“记得,那是贫困县,山多地少……”周建军一愣,突然反应过来,“妈,您是说……”
“平阳县虽然穷,但山里全是宝。”陈兰芝指着地图上的几个点,“那里盛产野生金银花、连翘和薄荷,品质比咱们现在用的种植货还要好,而且,那里交通闭塞,收购商压价压得狠,老乡们守着金山讨饭吃。”
“可是,远水解不了近渴啊。”周建军皱眉,“现在去收购,还得组织运输,时间上……”
“放心,我已经提前让孙所长带着现金去了平阳县。”陈兰芝语出惊人。
周建军和宋清婉同时瞪大了眼睛。
“李叔?他不是回老家探亲了吗?”周建军惊呼。
“探亲是假,收货是真。”陈兰芝嘴角勾起一抹狡黠的笑,“林国栋只盯着京市的正规供应商,却忘了这世上还有一种东西叫供销社,还有一种人叫农民,我让你李叔直接跟当地的供销社和村委会签了收购协议,现金结算,价格比收购商高两成。”
就在这时,办公室的电话响了。
陈兰芝接起电话,按下了免提。
“兰芝啊,我是老孙。”电话那头传来孙所长略带疲惫但兴奋的声音,“车队已经出发了,十二辆大卡车,装得满满当当,全是特级货!预计今晚就能到厂区!”
周建军长大嘴巴,看着母亲,半天说不出话来。
“妈,您……您这是诸葛亮转世啊?”
陈兰芝挂断电话,眼里闪过一丝冷意:“这叫手中有粮,心中不慌,林国栋想断我的粮道,我就直接把粮仓搬到自家后院。”
当晚,十二辆满载草本原料的大卡车浩浩荡荡开进兰芝堂的厂区。
这一幕,正好被蹲守在厂区门口的几个眼线看在眼里。
京市大饭店,总统套房。
林国栋听着手下的汇报,手里的高脚杯“啪”的一声被捏碎了,红酒洒了一地,像血一样刺眼。
“平阳县?她什么时候把手伸到那个穷山沟里去了?”林国栋脸色铁青,胸口剧烈起伏。
他以为自己布下的是天罗地网,结果陈兰芝根本没走大路,而是直接在地图上打了个洞,钻了过去。

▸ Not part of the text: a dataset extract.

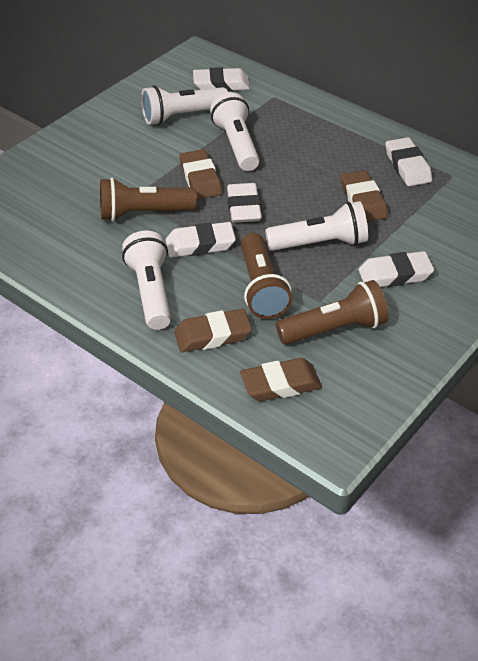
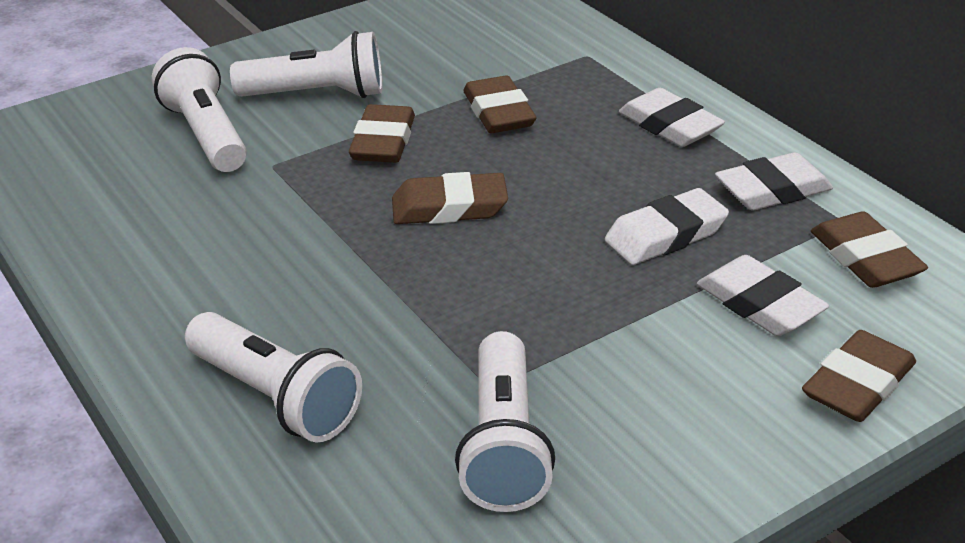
brown eraser: [174,309,252,352] [180,149,222,199] [240,358,322,401] [341,170,388,222] = 4 -> [349,104,415,163] [392,172,508,224] [464,76,536,133] [802,330,916,422] [811,211,928,288] = 5
brown flashlight: [100,178,197,221] [241,233,292,319] [276,280,389,345] = 3 -> none = 0
white eraser: [166,222,236,257] [193,67,250,91] [227,183,262,223] [358,251,434,287] [386,137,432,186] = 5 -> [605,188,729,265] [619,88,725,147] [697,255,829,336] [715,152,833,211] = 4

“林总,现在怎么办?原料没卡住,设备也投产了,再加上科委的项目支持……”助理战战兢兢地问,“咱们是不是该撤了?”
林国栋深吸一口气,强行压下心中的怒火。
他是个商人,知道什么时候该止损。
“撤?”林国栋冷笑一声,眼神变得像毒蛇一样阴毒,“现在撤,我林国栋的面子往哪搁?既然商业手段弄不死她,那就别怪我玩阴的了。”
他拿起电话,拨通了一个没有备注的号码。
“喂,是强子吗?帮我做件事,对,兰芝堂的厂房,我想看一场烟花。”
与此同时,兰芝堂厂区。
陈兰芝站在办公室的窗前,看着楼下灯火通明的卸货现场,心中却隐隐升起一丝不安。
她摸了摸手腕上的银镯,那里传来一丝冰凉的触感。
“老二。”陈兰芝突然回头,“从今天开始,厂区的安保增加两倍人手,特别是仓库和生产线,必须二十四小时有人盯着,另外,把大黑它们几条狗牵到仓库去。”
“妈,您是担心……”
“狗急跳墙。”陈兰芝眯起眼睛,“林国栋这种人,输红了眼,什么事都干得出来。”
……
夜色如墨,月亮被厚厚的云层遮住。